The Number of New Homes for which George Prather Solicited Financing

An article from the 1994 book Atlanta: A City of Neighborhoods tells the story of Vine City through the life history of George Prather, who grew up and stayed in the "brick bungalow his parents built in the twenties." Prather remembered Vine City to be "a great neighborhood, a middle-class place. We went to school, to church. We were law-abiding. If you carried anything other than a Boy Scout knife, the rest of us would have nothing to do with you. The exclusion was pretty effective" (104).

He continued: "Vine City was a good-looking neighborhood when I was coming along. Postal workers, railroad firemen, educators, porters, chauffeurs - they were at the top of the economic ladder. Had nice homes, educated their children. School was the number one priority" (104).

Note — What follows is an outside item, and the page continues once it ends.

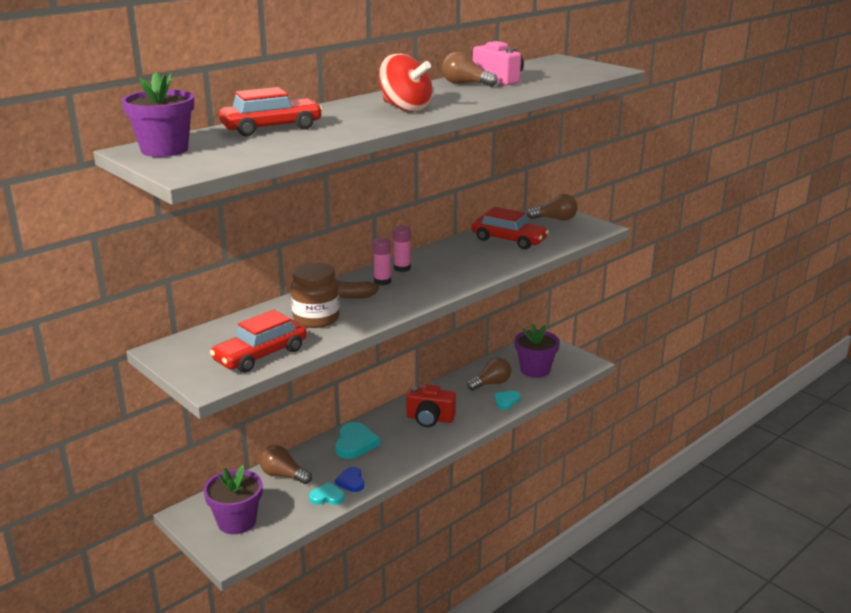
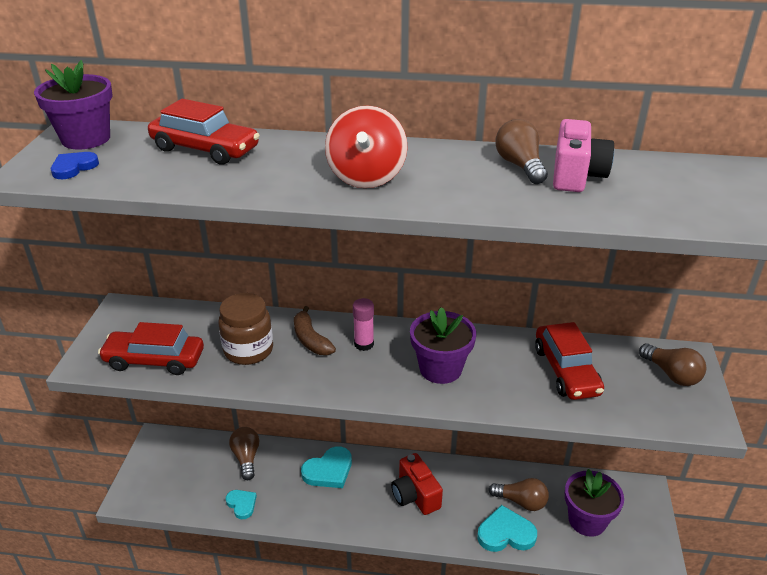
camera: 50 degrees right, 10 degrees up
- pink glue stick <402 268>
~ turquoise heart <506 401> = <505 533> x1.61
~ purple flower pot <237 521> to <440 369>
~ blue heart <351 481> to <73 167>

The article author writes that "Churches, clubs, and other institutions still operate, but the old ethic is tarnished…Although generations have died and their children gone away, there remains a small core of enlightened successors, young and old, who seem unconquerable" (107).

Prather, one of those "unconquerable few" touted efforts he had been involved in to get financing from the Georgia-Pacific Corporation for homes. Prather remembered the successful effort: 'We laid to rest the myth that nobody would buy a house here." He continued that "fifty new homes have been sold, and Georgia-Pacific calls it 'Project Hope', and that's just what it is" (107).

Sources:
Joseph F. Thompson and Robert Isbell. Atlanta: A City of Neighborhoods. Columbia, SC: University of South Carolina Press, 1994.